----- SELECTED TEXT
Well Don, you already know how I feel about Polyspan from my e-mail, but for the sake of others, here goes. I love it! I was a die-hard Koverall or silkspan user. When I built the prototype for Aerodrome R/C's 57" Albatros C.III, K. Bengtson at Aerodrome persuaded me to give it a try. I was a bit hesitant trying a covering material I had never tried before on a model that I really wanted to turn out nice, but I went ahead and tried it. I was hooked from the very first minute. It goes on very easily. There is no adhesive on the covering itself. I used Sig Stix-it brushed on to the framework to ahere it, and then used a Coverite Trim Iron to attach the covering. I like using the trim iron because it gives me more control. I then used a heat gun to shrink the covering. It's worth noting that the C.III model has an undercambered airfoil. The model is 4 years old now, and the covering has shown absolutely no sign of lifting off from the undercamber. It has stayed drum tight, even under the hot summer sun. After shrinking, I apply 3 coats of nitrate dope, thinned with 25% thinner. After that, I use colour butyrate dope for finish, but any paint that sticks to nitrate dope would work fine.

Even on compound curves and wingtips I have never had a problem and wind up with wrinkle free covering. The secret here is to dig out the bigger covering iron, and then heat and stretch the covering as you pull it down around the curves. If you just try and mash the covering down into the wood, you will get wrinkles. Also be careful when shrinking. It is possible to over-shrink polyspan, and you will wind up with a hole where the covering has pulled itself apart. This only happens if you hold the heat gun in one place for way, way too long. If you shrink the Polyspan with an iron instead of a heat gun, you will avoid this problem entirely.
If you do get a hole, I have found that the best patch is a piece of silkspan. Tear a patch of silkspan the size you need (tearing will leave a softer edge than cutting, allowing it to be blended into the covering for an invisible patch), and spray it lightly with water and then dope it on. Sand the patch lightly, apply more dope, sand lightly, apply more dope, and sand lightly again. You now have an invisible patch.
----------
----- ENTRIES SUPPLIED
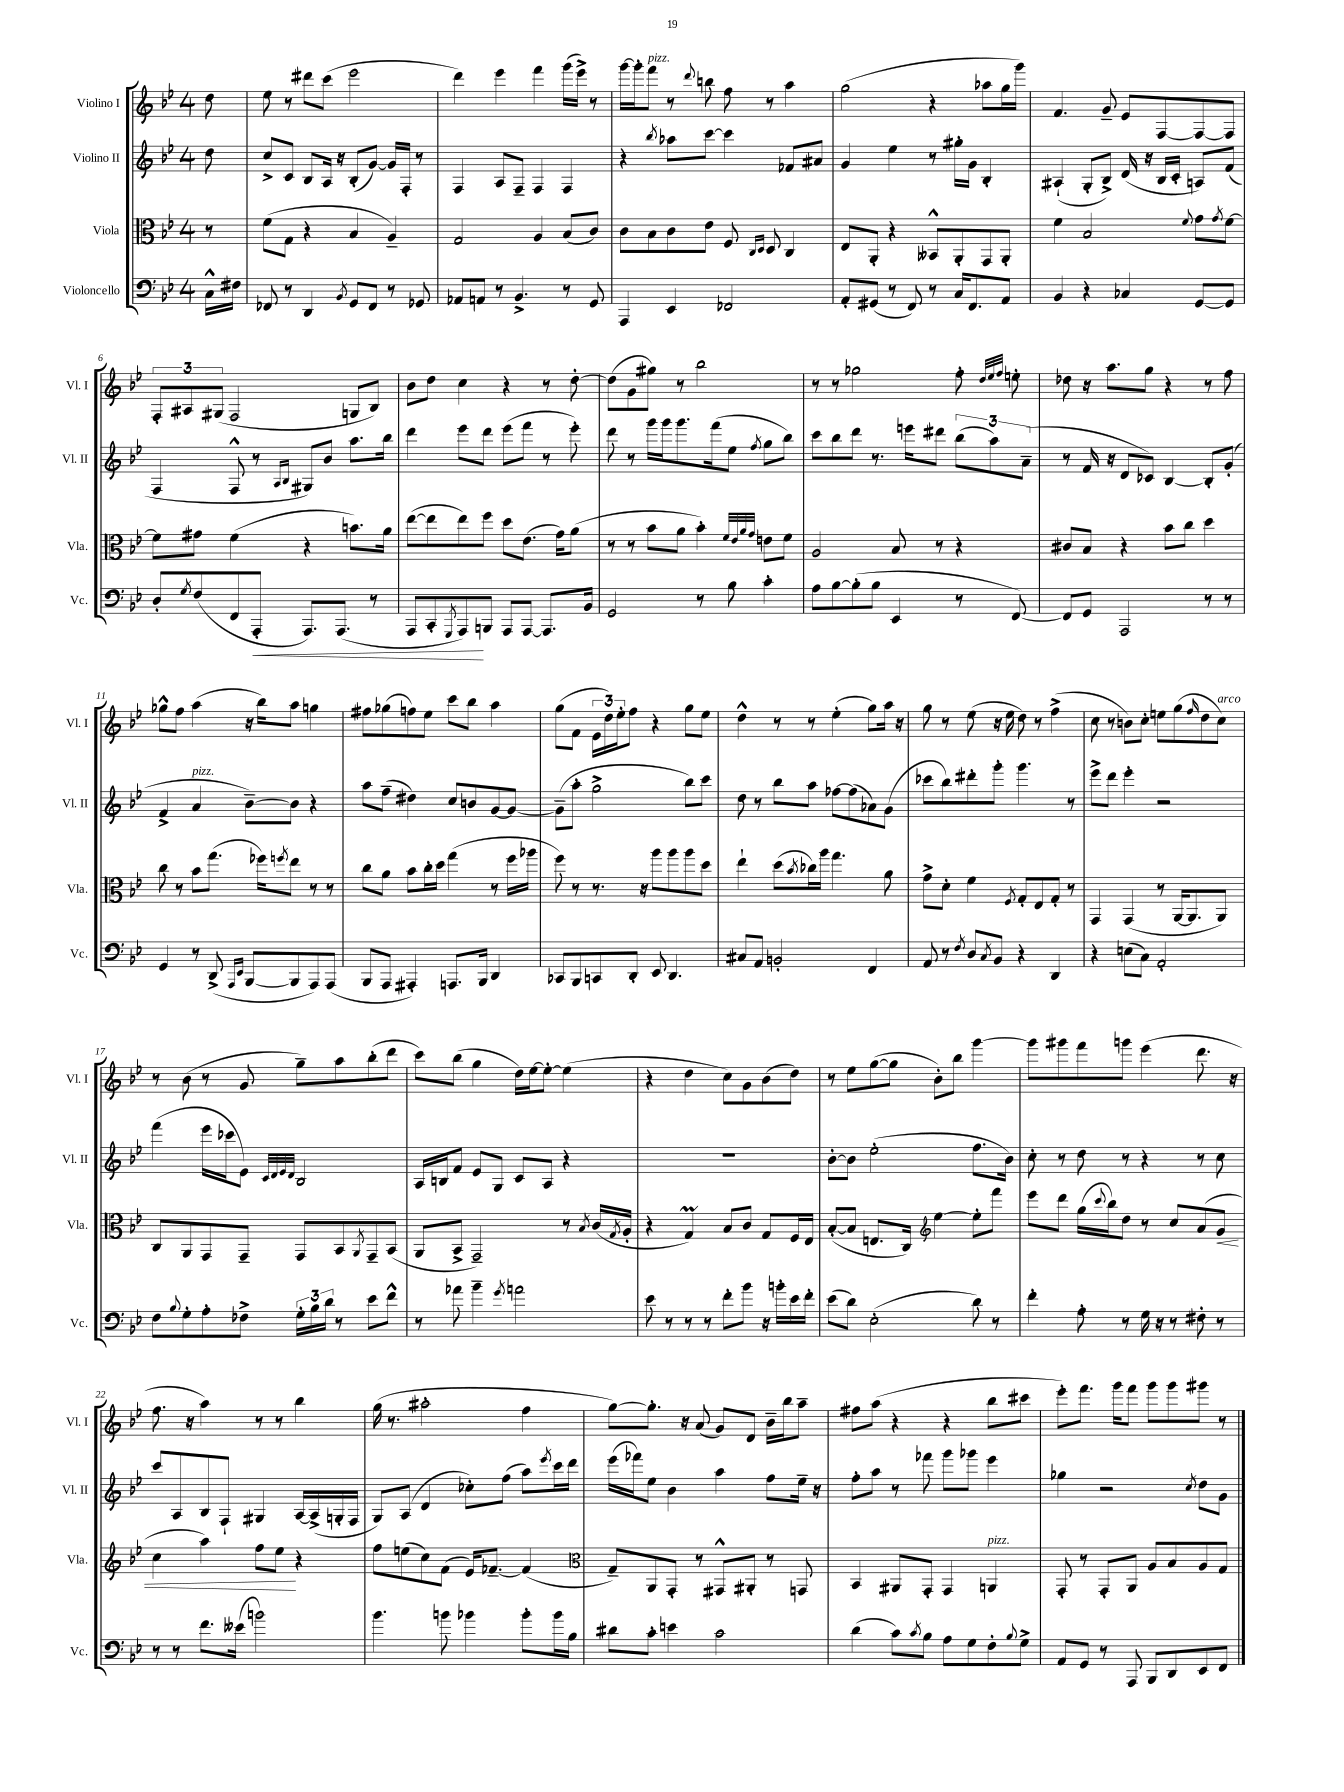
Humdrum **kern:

**kern	**dynam	**kern	**dynam	**kern	**kern
*part4	*part4	*part3	*part3	*part2	*part1
*staff4	*staff4	*staff3	*staff3	*staff2	*staff1
*I"Violoncello	*	*I"Viola	*	*I"Violino II	*I"Violino I
*I'Vc.	*	*I'Vla.	*	*I'Vl. II	*I'Vl. I
*clefF4	*	*clefC3	*	*clefG2	*clefG2
*k[b-e-]	*	*k[b-e-]	*	*k[b-e-]	*k[b-e-]
*M4/4	*	*M4/4	*	*M4/4	*M4/4
=	=	=	=	=	=
16C^^\LL	.	8r	.	8dd\	8dd\
16F#X\JJ	.	.	.	.	.
=1	=1	=1	=1	=1	=1
8FF-X/	.	(8f\L	.	8cc^/L	8ee-\
8r	.	8G\J	.	8c/J	8r
4DD/	.	4r	.	8B-/L	8ddd#X\L
.	.	.	.	16A/Jk	(8ccc\J
.	.	.	.	16r	.
8qBB-/	.	.	.	.	.
8GG/L	.	4B-/	.	(8B-'/L	2eee-\
8FF-/J	.	.	.	[8g/J)	.
8r	.	4A~/)	.	16g/LL]	.
.	.	.	.	16F'/JJ	.
8GG-X/	.	.	.	8r	.
=2	=2	=2	=2	=2	=2
8AA-X/L	.	2G/	.	4F/	4ddd\)
8AAn/J	.	.	.	.	.
8r	.	.	.	8A/L	4eee-\
4.BB-^/	.	.	.	8F~/J	.
.	.	4A/	.	4F/	4fff\
8r	.	(8B-/L	.	4F/	(16ggg\LL
.	.	.	.	.	16eee-^\JJ)
8GG/	.	8c/J)	.	.	8r
=3	=3	=3	=3	=3	=3
4AAA/	.	8c\L	.	4r	[16ggg\LL
.	.	.	.	.	16ggg'\J]
!	!	!	!	!	!LO:TX:a:i:t=pizz.
.	.	8B-\	.	.	8fff\J
.	.	.	.	8qbb-/	.
4EE-/	.	8c\	.	8aa-X\L	8r
.	.	.	.	.	8qqddd/
.	.	8e-\J	.	[8ccc\J	8bbn\
2FF-X/	.	8F/	.	4ccc\]	8ff\
.	.	16qqC/LL	.	.	.
.	.	16qqD/JJ	.	.	.
.	.	8D/	.	.	8r
.	.	4C/	.	8f-X/L	4aa\
.	.	.	.	8a#X/J	.
=4	=4	=4	=4	=4	=4
8AA'/L	.	8E-/L	.	4g/	(2gg\
(8GG#X/J	.	8AA'/J	.	.	.
8r	.	4r	.	4ee-\	.
8FF/)	.	.	.	.	.
8r	.	8BB--X^^/L	.	8r	4r
16C/KL	.	8AA'/	.	16gg#X'\LL	.
8.FF/	.	.	.	16g\JJ	.
.	.	8GG/	.	4B-'/	8aa-X\L
8AA/J	.	8AA'/J	.	.	16gg\L
.	.	.	.	.	16ggg\JJ)
=5	=5	=5	=5	=5	=5
4BB-/	.	4f\	.	(4A#X`/	4.f/
4r	.	2B-/	.	8G'/L	.
.	.	.	.	8B-^/J)	8g~/
4C-X/	.	.	.	(16d/	8e-/L
.	.	.	.	16r	.
.	.	.	.	16B-/LL	[8F/
.	.	.	.	16c'/JJ	.
.	.	8qqf/	.	.	.
[8GG/L	.	8g\L	.	8An/L)	8F/_
.	.	8qg/	.	.	.
8GG/J]	.	[8f\J	.	(8f/J	8F/J]
!!LO:LB:g=z
=6	=6	=6	=6	=6	=6
8D'/L	.	8f\L]	.	4F/	12F'/L
.	.	.	.	.	12A#X/
8qG/	.	.	.	.	.
(8F/	.	8g#X\J	.	.	.
.	.	.	.	.	(12G#X/J
8FF/	.	(4f\	.	8F^^/	2F/
!	!LO:HP:b	!	!	!	!
8AAA'/J	<	.	.	8r	.
.	.	.	.	16qqA/LL	.
.	.	.	.	16qqB-/JJ	.
8.AAA/L)	.	4r	.	8G#X/L)	.
.	.	.	.	8b-/J	.
(8.AAA/J	.	.	.	.	.
.	.	8.bn\L)	.	8.aa\L	8Gn/L
8r	.	.	.	.	8B-/J)
.	.	16a\Jk	.	16bb-\Jk	.
=7	=7	=7	=7	=7	=7
8AAA/L	.	([8ee-\L	.	4ddd\	8b-\L
8CC'/	.	8ee-\]	.	.	8dd\J
8qGGG/	.	.	.	.	.
8AAA/)	.	8ee-\)	.	8eee-\L	4cc\
8BBBn/J	[	8ff\J	.	8ddd\J	.
8AAA/L	.	8dd\L	.	(8eee-\L	4r
[8AAA/J	.	(8.e-\J	.	8fff\J	.
8.AAA/L]	.	.	.	8r	8r
.	.	16g\KL)	.	.	.
.	.	(8a\J	.	8eee-'\)	[8dd'\
16BB-/Jk	.	.	.	.	.
=8	=8	=8	=8	=8	=8
2GG/	.	8r	.	8ddd\	(8dd\L]
.	.	8r	.	8r	8g\
.	.	8b-\L	.	16ggg\LL	8gg#X\J)
.	.	.	.	16ggg\J	.
.	.	8a\J	.	8.ggg\	8r
8r	.	4b-'\)	.	.	2bb-\
.	.	.	.	(16fff\k	.
8B-\	.	.	.	8ee-\J	.
.	.	32qqf/LLL	.	.	.
.	.	32qqe-/	.	.	.
.	.	32qqa/	.	.	.
.	.	32qqg/JJJ	.	8qff/	.
4c'\	.	8en\L	.	8gg\L	.
.	.	8f\J	.	8bb-\J)	.
=9	=9	=9	=9	=9	=9
8A\L	.	2A/	.	8ccc\L	8r
[8B-\	.	.	.	8bb-\	8r
(8B-'\]	.	.	.	8ddd\J	2gg-X\
8B-\J	.	.	.	8.r	.
4EE-/	.	8B-/	.	.	.
.	.	.	.	16eeen\KL	.
.	.	8r	.	8ddd#X\J	.
8r	.	4r	.	(12bb-\L	8ff'\
.	.	.	.	12aa\)	.
.	.	.	.	.	32qqdd/LLL
.	.	.	.	.	32qqee-/
.	.	.	.	.	32qqff/JJJ
[8FF/)	.	.	.	.	8een'\
.	.	.	.	(12a~\J	.
=10	=10	=10	=10	=10	=10
8FF/L]	.	8c#X/L	.	8r	8dd-X\
8GG/J	.	8B-/J	.	16f/	16r
.	.	.	.	16r	8.aa\L
2AAA/	.	4r	.	8d/L	.
.	.	.	.	8c-X/J)	8gg\J
.	.	8b-\L	.	[4B-/	4r
.	.	8cc\J	.	.	.
8r	.	4dd\	.	8B-'/L]	8r
8r	.	.	.	(8g'/J	8ff\
!!LO:LB:g=z
=11	=11	=11	=11	=11	=11
4GG/	.	8cc\	.	4f^/	8gg-X^^\L
.	.	8r	.	.	8ff\J
!	!	!	!	!LO:TX:a:i:t=pizz.	!
8r	.	8b-\L	.	4a/	(4aa\
(8DD^/	.	(8.gg\J	.	.	.
16qqAAA/LL	.	.	.	.	.
16qqEE-/JJ	.	.	.	.	.
[8BBB-/L	.	.	.	[8b-~\L)	16r
.	.	16ff-X\KL)	.	.	16bb-\KL)
.	.	8qffn/	.	.	.
8BBB-/]	.	8ee-\J	.	8b-\J]	8aa\J
8AAA/)	.	8r	.	4r	4ggn\
(8AAA/J	.	8r	.	.	.
=12	=12	=12	=12	=12	=12
8BBB-/L	.	8cc\L	.	8aa\L	8ff#X\L
8AAA/J	.	8a\J	.	(8ff~\J	(8gg-X\
4AAA#X'/)	.	8b-\L	.	4dd#X\)	8ffn\)
.	.	16cc'\L	.	.	8ee-\J
.	.	16dd\JJ	.	.	.
8.AAAn/L	.	(4gg\	.	8cc/L	8ccc\L
.	.	.	.	8bn/	8bb-\J
16BBB-/Jk	.	.	.	.	.
4DD/	.	8r	.	[8g/	4aa\
.	.	16ff\LL	.	8g/J_	.
.	.	16aa-X\JJ	.	.	.
=13	=13	=13	=13	=13	=13
8CC-X/L	.	8ff\)	.	(8g~\L]	(8gg\L
8BBB-/	.	8r	.	8aa'\J	8f\J
8CCn/	.	8.r	.	2gg^\	24e-\LL
.	.	.	.	.	24dd\)
.	.	.	.	.	24ee-'\J
8DD'/J	.	.	.	.	8ff\J
.	.	16r	.	.	.
8EE-/	.	8aa\L	.	.	4r
4.DD/	.	8aa\	.	.	.
.	.	8aa\	.	8bb-\L)	8gg\L
.	.	8dd\J	.	8ccc\J	8ee-\J
=14	=14	=14	=14	=14	=14
8C#X/L	.	4ee-`\	.	8dd\	4dd^^\
8AA/J	.	.	.	8r	.
2BBn'/	.	(8dd\L	.	8bb-\L	8r
.	.	8qb-/	.	.	.
.	.	16cc-X\L)	.	8aa\J	8r
.	.	16aa\JJ	.	.	.
.	.	4.gg\	.	[8ff-X\L	(4ee-'\
.	.	.	.	(8ff-\]	.
4FF/	.	.	.	8a-X\)	8gg\L)
.	.	8a\	.	(8g\J	16aa\Jk
.	.	.	.	.	16r
=15	=15	=15	=15	=15	=15
8AA/	.	8g^\L	.	8ccc-X\L	8gg\
8r	.	8d'\J	.	8bb-\)	8r
8qF/	.	.	.	.	.
8D/L	.	4f\	.	8ddd#X'\	(8ee-\
8qC/	.	.	.	.	.
8BB-/J	.	.	.	8ggg'\J	16r
.	.	.	.	.	16ee-\
.	.	8qF/	.	.	.
4r	.	8G'/L	.	4.ggg\	8dd\)
.	.	8E-/	.	.	8r
4DD/	.	8G'/J	.	.	(4ff^\
.	.	8r	.	8r	.
=16	=16	=16	=16	=16	=16
4r	.	4GG/	.	8eee-^\L	8cc\
.	.	.	.	8ddd\J	8r
(8En\L	.	(4GG/	.	4eee-'\	8bn\L)
8C\J)	.	.	.	.	8cc'\J
2AA'/	.	8r	.	2r	8een\L
.	.	[16AA/KL	.	.	(8gg\
.	.	8.AA/]	.	.	.
.	.	.	.	.	16qqff/
.	.	.	.	.	8dd\
!	!	!	!	!	!LO:TX:a:i:t=arco
.	.	8AA/J)	.	.	8cc\J)
!!LO:LB:g=z
=17	=17	=17	=17	=17	=17
8F\L	.	8C/L	.	(4fff\	8r
8qqB-/	.	.	.	.	.
8G'\	.	8AA/	.	.	(8b-\
8A'\	.	8GG/	.	16eee-\LL	8r
.	.	.	.	16ccc-X\J	.
8F-X^\J	.	8GG~/J	.	8e-\J)	8g/
.	.	.	.	32qqc/LLL	.
.	.	.	.	32qqd/	.
.	.	.	.	32qqe-/	.
.	.	.	.	32qqd/JJJ	.
24G'\LL	.	8GG/L	.	2B-/	8gg~\L)
24B-\	.	.	.	.	.
24d\JJ	.	.	.	.	.
8r	.	8BB-/	.	.	8aa\
.	.	8qAA/	.	.	.
8e-\L	.	8GG~/	.	.	(8bb-'\
8f^^\J	.	(8BB-/J	.	.	8ddd\J
=18	=18	=18	=18	=18	=18
8r	.	8AA/L	.	16A/LL	8ccc\L)
.	.	.	.	16Bn/J	.
8a-X\	.	8BB-^/J	.	8f/J	(8bb-\J
4b-~\	.	2GG~/)	.	8e-/L	4gg\
.	.	.	.	8G/J	.
8qg/	.	.	.	.	.
2an\	.	.	.	8c/L	16dd\LL)
.	.	.	.	.	[16ee-\J
.	.	.	.	8A/J	8ee-'\J_
.	.	8r	.	4r	(4ee-\]
.	.	8qB-/	.	.	.
.	.	(16c/LL	.	.	.
.	.	8qG/	.	.	.
.	.	16A'/JJ	.	.	.
=19	=19	=19	=19	=19	=19
8e-\	.	4r	.	1r	4r
8r	.	.	.	.	.
8r	.	4GM/)	.	.	4dd\
8r	.	.	.	.	.
8f'\L	.	8B-/L	.	.	8cc\L)
8b-\J	.	8c/J	.	.	8g\
16r	.	8G/L	.	.	(8b-\
16bn'\LL	.	.	.	.	.
16e-\	.	16F/L	.	.	8dd\J)
16f'\JJ	.	16E-/JJ	.	.	.
=20	=20	=20	=20	=20	=20
(8e-\L	.	([8B-'/L	.	[8b-'\L	8r
8d\J)	.	8B-/J]	.	8b-\J]	8ee-\L
(2E-'\	.	8.En/L	.	(2ee-'\	([8gg\
.	.	.	.	.	8gg\J]
.	.	16C/Jk)	.	.	.
*	*	*clefG2	*	*	*
.	.	[4ee-\	.	.	8b-'\L)
.	.	.	.	.	8bb-\J
8d\)	.	8ee-'\L]	.	8.ff\L	[4ggg\
8r	.	8fff\J	.	.	.
.	.	.	.	16b-\Jk)	.
=21	=21	=21	=21	=21	=21
4f'\	.	8eee-\L	.	8cc'\	8ggg\L]
.	.	8ddd\J	.	8r	8ggg#X\
8A'\	.	(16gg\LL	.	8dd\	8fff\
.	.	8qqccc/	.	.	.
.	.	16bb-\J)	.	.	.
8r	.	8dd\J	.	8r	8gggn\J
16G\	.	8r	.	4r	(4eee-\
16r	.	.	.	.	.
8r	.	8cc/L	.	.	.
8F#X'\	.	(8a/	.	8r	8.ddd\
!	!	!	!LO:HP:b	!	!
8r	.	8g/J	<	8cc\	.
.	.	.	.	.	16r
!!LO:LB:g=z
=22	=22	=22	=22	=22	=22
8r	.	4cc\	.	8ccc/L	8.ff\
8r	.	.	.	8A/	.
.	.	.	.	.	16r
8.f\L	.	4aa\)	.	8B-/	4aa\)
.	.	.	.	8F`/J	.
(16e--X\Jk	.	.	.	.	.
2bn\)	.	8ff\L	.	4G#X/	8r
.	.	8ee-\J	.	.	8r
.	.	4r	[	[16A/LL	4bb-\
.	.	.	.	(16A^/]	.
.	.	.	.	16Gn'/	.
.	.	.	.	16F/JJ	.
=23	=23	=23	=23	=23	=23
4.b-\	.	8ff\L	.	8G/L)	(16gg\
.	.	.	.	.	8.r
.	.	(8een\	.	(8A/J	.
.	.	8cc\)	.	4d/	2aa#X'\
8bn\	.	(8f\J	.	.	.
4b-X\	.	16e-/KL)	.	8cc-X'\L)	.
.	.	[8.f-X~/J	.	.	.
.	.	.	.	(8ff\J	.
8b-'\L	.	(4f-/]	.	8aa\L)	4ff\
.	.	.	.	8qeee-/	.
16b-\L	.	.	.	16ccc\L	.
16B-\JJ	.	.	.	16ddd\JJ	.
=24	=24	=24	=24	=24	=24
*	*	*clefC3	*	*	*
8d#X\L	.	8G~/L)	.	(16eee-\LL	[8gg\L)
.	.	.	.	16fff-X\J)	.
8c'\J	.	8AA/	.	8ee-\J	8.gg'\J]
4en\	.	8GG'/J	.	4b-\	.
.	.	.	.	.	16r
.	.	8r	.	.	(8a/
2c\	.	8GG#X^^/L	.	4aa\	8g/L)
.	.	8AA#X'/J	.	.	8d/J
.	.	8r	.	8ff\L	16b-~\LL
.	.	.	.	.	16bb-\J
.	.	8GGn/	.	16ee-~\Jk	8aa~\J
.	.	.	.	16r	.
=25	=25	=25	=25	=25	=25
(4d\	.	4BB-/	.	8ff'\L	8ff#X\L
.	.	.	.	8aa\J	(8aa\J
8c\L)	.	8AA#X/L	.	8r	4r
8qc/	.	.	.	.	.
8B-\J	.	8GG'/J	.	8fff-X\	.
8A\L	.	4GG/	.	8ggg\L	4r
8G\	.	.	.	8ggg-X\J	.
!	!	!LO:TX:a:i:t=pizz.	!	!	!
8F'\	.	4AAn/	.	4eee-\	8bb-\L
8qqB-/	.	.	.	.	.
8G^\J	.	.	.	.	8ccc#X\J
=26	=26	=26	=26	=26	=26
8AA/L	.	8GG'/	.	4gg-X\	8eee-'\L)
8GG/J	.	8r	.	.	8.fff\J
8r	.	8GG'/L	.	2r	.
.	.	.	.	.	16ggg\KL
8AAA/	.	8AA/J	.	.	8fff\J
8BBB-/L	.	8A/L	.	.	8ggg\L
8DD/	.	8B-/	.	.	8ggg\
.	.	.	.	8qcc/	.
8EE-/	.	8A/	.	8dd\L	8ggg#X\J
8FF/J	.	8G/J	.	8g\J	8r
==	==	==	==	==	==
*-	*-	*-	*-	*-	*-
----------
= TASKS =
1 > Answer from the Polyspan text, one line for each:
(a) What was brushed onto the framework to adhere the covering?
(b) How many coats of nitrate dope are applied after shrinking, and with how much thinner?
(c) Which material makes the best patch for a hole?
2 > For each statement, say yes or no for whether the Polyspan text supports it, and quote the words that decide it:
(a) Polyspan comes with adhesive already on the covering.
(b) Shrinking Polyspan with an iron instead of a heat gun prevents over-shrink holes.
(c) Cutting a silkspan patch gives a softer edge than tearing it.
3 > Write what comes next in the Polyspan text, starting after its final sentence.

= RESPONSES IN ORDER =
1 >
(a) Sig Stix-it
(b) 3 coats, thinned with 25% thinner
(c) A piece of silkspan

2 >
(a) No: "There is no adhesive on the covering itself."
(b) Yes: "If you shrink the Polyspan with an iron instead of a heat gun, you will avoid this problem entirely."
(c) No: "tearing will leave a softer edge than cutting"

3 >
Two areas you need to be careful with when using Polyspan.
a) Make sure you apply it so that the slightly shiny side is up! This is very important, because if you get the wrong side up, you will get a horrible case of the "Fuzzies" that will not go away, no matter how much dope you try and use.

b) DO NOT SAND HEAVILY BETWEEN COATS OF DOPE! At the absolute most, you may give the covering a very light once over with 600 grit after the 2nd coat of dope. If you sand into the polyester fibers, you will once again raise fuzzies that no further amount of sanding or doping will eliminate. Your only option is to strip off the covering, or lay on a piece of silkspan over top of the fuzzy area.

Polyspan is super strong, very puncture resistant, and holds its shrink. I have use it on my 57" Albatros C.III, 47" Fokker Dr.1, 50" Noorduyn Norseman, 41" Sopwith Snipe, and 78" Gotha G.IV. All 5 models look as good as the day they were covered. Not one has shown any sign of loose or sagging covering, and not one has a wrinkle. The finaltexture of Polyspan is hard to describe. It is not glass smooth like a plastic iron on, nor is it textured like a fabric. But it does have a slight texture to it that give the model a more realistic look (for a rag covered airplane, anyway).

I love it so much, I even made a video of how to apply it. When building the Snipe, I video taped myself covering the airplane, right up to the painting stage. Aerodrome R/C sells the DVD. I warn anybody thinking of buying it that it is hardly a professional production; just me, the Snipe, polyspan, dope, and occasionally my daughter's cat. But if you want to see how to apply it, I think (Hope!) it gets the point across.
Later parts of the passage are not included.